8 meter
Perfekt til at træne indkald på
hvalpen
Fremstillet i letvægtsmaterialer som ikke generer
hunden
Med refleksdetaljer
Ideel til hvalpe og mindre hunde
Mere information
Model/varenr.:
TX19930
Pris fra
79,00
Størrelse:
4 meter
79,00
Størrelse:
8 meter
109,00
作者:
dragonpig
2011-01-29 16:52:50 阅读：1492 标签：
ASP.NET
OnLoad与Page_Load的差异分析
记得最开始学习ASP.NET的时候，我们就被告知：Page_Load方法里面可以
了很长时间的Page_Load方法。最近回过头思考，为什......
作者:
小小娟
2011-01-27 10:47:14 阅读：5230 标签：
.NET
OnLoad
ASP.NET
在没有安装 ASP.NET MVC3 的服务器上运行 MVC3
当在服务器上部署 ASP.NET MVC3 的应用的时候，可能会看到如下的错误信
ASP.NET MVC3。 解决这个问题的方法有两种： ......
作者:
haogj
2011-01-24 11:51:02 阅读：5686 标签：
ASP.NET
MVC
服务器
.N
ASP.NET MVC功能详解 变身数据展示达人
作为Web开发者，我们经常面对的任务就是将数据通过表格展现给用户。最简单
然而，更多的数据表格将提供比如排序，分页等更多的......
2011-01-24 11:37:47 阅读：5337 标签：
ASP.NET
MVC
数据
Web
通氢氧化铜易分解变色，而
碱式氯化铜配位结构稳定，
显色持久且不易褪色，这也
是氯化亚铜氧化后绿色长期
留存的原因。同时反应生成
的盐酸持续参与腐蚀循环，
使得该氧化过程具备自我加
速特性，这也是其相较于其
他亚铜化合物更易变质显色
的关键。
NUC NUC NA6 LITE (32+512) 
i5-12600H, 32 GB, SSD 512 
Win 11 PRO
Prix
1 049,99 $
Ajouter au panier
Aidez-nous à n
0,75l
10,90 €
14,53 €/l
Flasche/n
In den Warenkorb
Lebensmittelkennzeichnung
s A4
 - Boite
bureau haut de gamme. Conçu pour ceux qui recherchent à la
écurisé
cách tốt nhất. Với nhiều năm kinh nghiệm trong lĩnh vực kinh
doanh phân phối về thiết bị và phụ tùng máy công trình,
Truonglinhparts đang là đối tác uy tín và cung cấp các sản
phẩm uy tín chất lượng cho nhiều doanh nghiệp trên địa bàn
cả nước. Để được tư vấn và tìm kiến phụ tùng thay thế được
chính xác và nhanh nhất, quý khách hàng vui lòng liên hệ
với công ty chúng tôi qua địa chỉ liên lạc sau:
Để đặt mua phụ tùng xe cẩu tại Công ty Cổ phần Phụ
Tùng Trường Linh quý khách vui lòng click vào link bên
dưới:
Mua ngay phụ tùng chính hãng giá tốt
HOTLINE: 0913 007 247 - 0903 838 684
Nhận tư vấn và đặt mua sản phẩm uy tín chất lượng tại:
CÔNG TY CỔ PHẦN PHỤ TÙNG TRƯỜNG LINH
====================
**Try it:**
Reproduce every line of the rows above with no changes.

**Response box:**
8 meter
Perfekt til at træne indkald på
hvalpen
Fremstillet i letvægtsmaterialer som ikke generer
hunden
Med refleksdetaljer
Ideel til hvalpe og mindre hunde
Mere information
Model/varenr.:
TX19930
Pris fra
79,00
Størrelse:
4 meter
79,00
Størrelse:
8 meter
109,00
作者:
dragonpig
2011-01-29 16:52:50 阅读：1492 标签：
ASP.NET
OnLoad与Page_Load的差异分析
记得最开始学习ASP.NET的时候，我们就被告知：Page_Load方法里面可以
了很长时间的Page_Load方法。最近回过头思考，为什......
作者:
小小娟
2011-01-27 10:47:14 阅读：5230 标签：
.NET
OnLoad
ASP.NET
在没有安装 ASP.NET MVC3 的服务器上运行 MVC3
当在服务器上部署 ASP.NET MVC3 的应用的时候，可能会看到如下的错误信
ASP.NET MVC3。 解决这个问题的方法有两种： ......
作者:
haogj
2011-01-24 11:51:02 阅读：5686 标签：
ASP.NET
MVC
服务器
.N
ASP.NET MVC功能详解 变身数据展示达人
作为Web开发者，我们经常面对的任务就是将数据通过表格展现给用户。最简单
然而，更多的数据表格将提供比如排序，分页等更多的......
2011-01-24 11:37:47 阅读：5337 标签：
ASP.NET
MVC
数据
Web
通氢氧化铜易分解变色，而
碱式氯化铜配位结构稳定，
显色持久且不易褪色，这也
是氯化亚铜氧化后绿色长期
留存的原因。同时反应生成
的盐酸持续参与腐蚀循环，
使得该氧化过程具备自我加
速特性，这也是其相较于其
他亚铜化合物更易变质显色
的关键。
NUC NUC NA6 LITE (32+512) 
i5-12600H, 32 GB, SSD 512 
Win 11 PRO
Prix
1 049,99 $
Ajouter au panier
Aidez-nous à n
0,75l
10,90 €
14,53 €/l
Flasche/n
In den Warenkorb
Lebensmittelkennzeichnung
s A4
 - Boite
bureau haut de gamme. Conçu pour ceux qui recherchent à la
écurisé
cách tốt nhất. Với nhiều năm kinh nghiệm trong lĩnh vực kinh
doanh phân phối về thiết bị và phụ tùng máy công trình,
Truonglinhparts đang là đối tác uy tín và cung cấp các sản
phẩm uy tín chất lượng cho nhiều doanh nghiệp trên địa bàn
cả nước. Để được tư vấn và tìm kiến phụ tùng thay thế được
chính xác và nhanh nhất, quý khách hàng vui lòng liên hệ
với công ty chúng tôi qua địa chỉ liên lạc sau:
Để đặt mua phụ tùng xe cẩu tại Công ty Cổ phần Phụ
Tùng Trường Linh quý khách vui lòng click vào link bên
dưới:
Mua ngay phụ tùng chính hãng giá tốt
HOTLINE: 0913 007 247 - 0903 838 684
Nhận tư vấn và đặt mua sản phẩm uy tín chất lượng tại:
CÔNG TY CỔ PHẦN PHỤ TÙNG TRƯỜNG LINH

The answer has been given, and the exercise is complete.